It is that time of the year when Delhi is covered with haze and smoke. The extremely bad air quality in Delhi during this time is attributed mainly to the widespread burning of agricultural waste in the villages of neighbouring states of Punjab and Haryana, as farmers in these areas try to quickly prepare their fields for their next crop.
But while Delhi has been choking for the last few days, as it usually does every year during this time, Chandigarh, the capital of both Punjab and Haryana and located right in the heart of the stubble-burning zone, has had relatively clean air.
According to CPCB data, the air quality index (AQI) in Delhi around 2.30 pm on November 2 was 402, while Chandigarh was relatively clean at 281. And at 4 pm on November 1, CPCB data show, the AQI in Delhi (average of the past 24 hours) was 484 (Severe), while the corresponding figure for Chandigarh was 254 (Poor).
If stubble-burning is the major reason for Delhi’s terrible air, as Chief Minister Arvind Kejriwal has been saying, why is it that the smoke from the burning fields has left Chandigarh alone?
In fact, this is not surprising.
Chandigarh escapes the agony of Delhi because of its geographical location and the direction of wind that blows during this season.
Chandigarh lies almost directly north of Delhi, while the wind, coming from across the border over Lahore, blows from northwest towards southeast.
This is the same corridor that the moisture-laden western disturbance also takes.
Chandigarh sometimes sits on the edges of this corridor, or just outside of it.
Also, most of the stubble burning happens in the area that lies between the latitudes of Delhi and Chandigarh.
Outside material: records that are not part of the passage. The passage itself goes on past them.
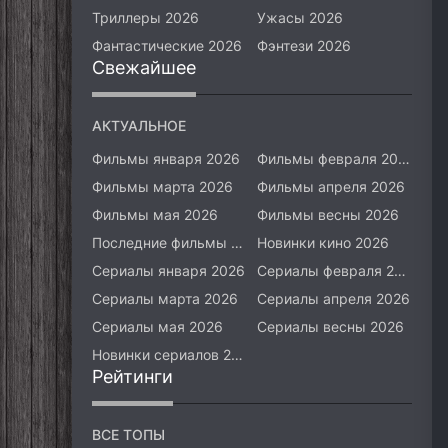
Триллеры 2026
Ужасы 2026
Фантастические 2026
Фэнтези 2026
Свежайшее
АКТУАЛЬНОЕ
Фильмы января 2026
Фильмы февраля 2026
Фильмы марта 2026
Фильмы апреля 2026
Фильмы мая 2026
Фильмы весны 2026
Последние фильмы 2026
Новинки кино 2026
Сериалы января 2026
Сериалы февраля 2026
Сериалы марта 2026
Сериалы апреля 2026
Сериалы мая 2026
Сериалы весны 2026
Новинки сериалов 2026
Рейтинги
ВСЕ ТОПЫ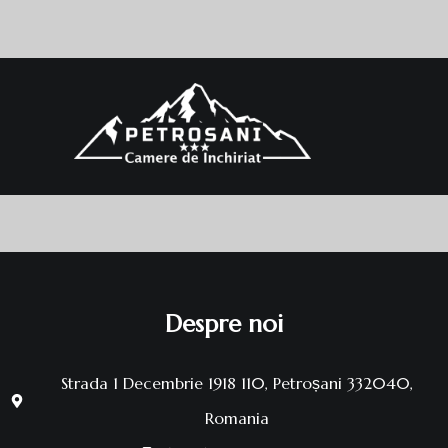
Despre noi
Strada 1 Decembrie 1918 110, Petroșani 332040,
Romania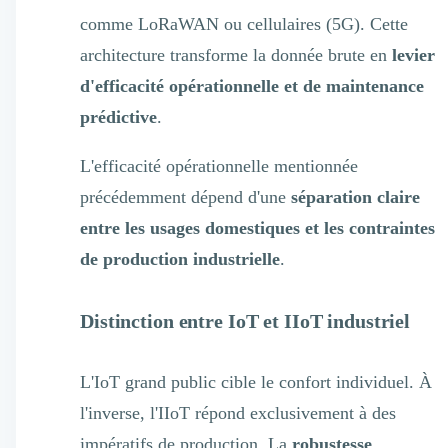
comme LoRaWAN ou cellulaires (5G). Cette
architecture transforme la donnée brute en
levier
d'efficacité opérationnelle et de maintenance
prédictive
.
L'efficacité opérationnelle mentionnée
précédemment dépend d'une
séparation claire
entre les usages domestiques et les contraintes
de production industrielle
.
Distinction entre IoT et IIoT industriel
L'IoT grand public cible le confort individuel. À
l'inverse, l'IIoT répond exclusivement à des
impératifs de production. La
robustesse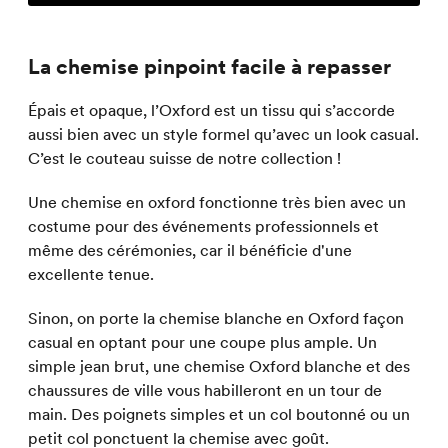
La chemise pinpoint facile à repasser
Épais et opaque, l’Oxford est un tissu qui s’accorde
aussi bien avec un style formel qu’avec un look casual.
C’est le couteau suisse de notre collection !
Une chemise en oxford fonctionne très bien avec un
costume pour des événements professionnels et
même des cérémonies, car il bénéficie d'une
excellente tenue.
Sinon, on porte la chemise blanche en Oxford façon
casual en optant pour une coupe plus ample. Un
simple jean brut, une chemise Oxford blanche et des
chaussures de ville vous habilleront en un tour de
main. Des poignets simples et un col boutonné ou un
petit col ponctuent la chemise avec goût.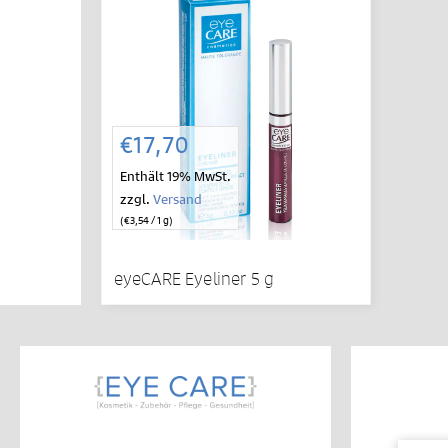
€
17,70
Enthält 19% MwSt.
zzgl.
Versand
(
€
3,54
/ 1 g)
eyeCARE Eyeliner 5 g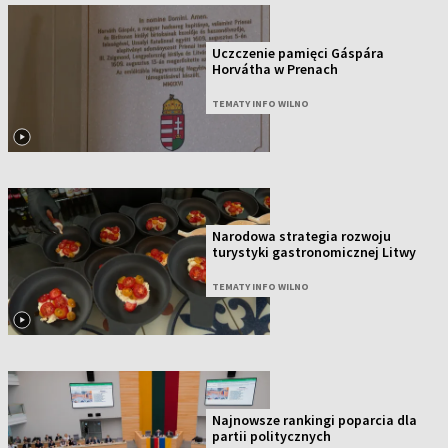
Uczczenie pamięci Gáspára
Horvátha w Prenach
TEMATY INFO WILNO
Narodowa strategia rozwoju
turystyki gastronomicznej Litwy
TEMATY INFO WILNO
Najnowsze rankingi poparcia dla
partii politycznych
It is the wind that brings the smoke from agriculture burning to Delhi. The wind is directed towards Delhi, and not towards Chandigarh.
But the wind does not stop in Delhi.
It moves through the Gangetic plains of Uttar Pradesh and Bihar, and consequently, the towns and cities in these areas also suffer some of the consequences of stubble-burning in northwest.
In fact, the cities of Kanpur and Lucknow have had pretty bad air quality in the last few days, along with Delhi. The AQI in Kanpur on November 2 afternoon, according to CPCB data, was 384, and that in Lucknow was 420, worse than even Delhi.
Same is the case with areas in western Uttar Pradesh adjoining Delhi — places like Aligarh and Agra. On Friday, Uttar Pradesh Chief Minister Yogi Adityanath directed local officials to take steps to curb air pollution in these cities.
Last year, the WHO had come out with a global report that had revealed that 14 of the 15 cities in the world with the highest concentration of PM2.5 levels were in India.
Ten of these cities were in this same Gangetic belt. This included places like cities far off from Delhi like Patna, Gaya, Varanasi and Muzaffarpur, which are not known for having local sources of very high pollution.
Studies have shown that these places do not generate even half the pollutants that are measured there. It is the wind that carries pollutants generated in ‘up-wind’ areas to these places.
“In this region, wind predominantly blows from north-west to east for most of the year but more so in the winters, carrying along with it pollutants generated elsewhere. Even the pollutants found over Delhi are not all generated in Delhi, but transported from other places. We have published papers to show that more than 60 per cent of the particulate matter found in Kanpur have been generated elsewhere,” Sachidanand Tripathi of IIT Kanpur had then said.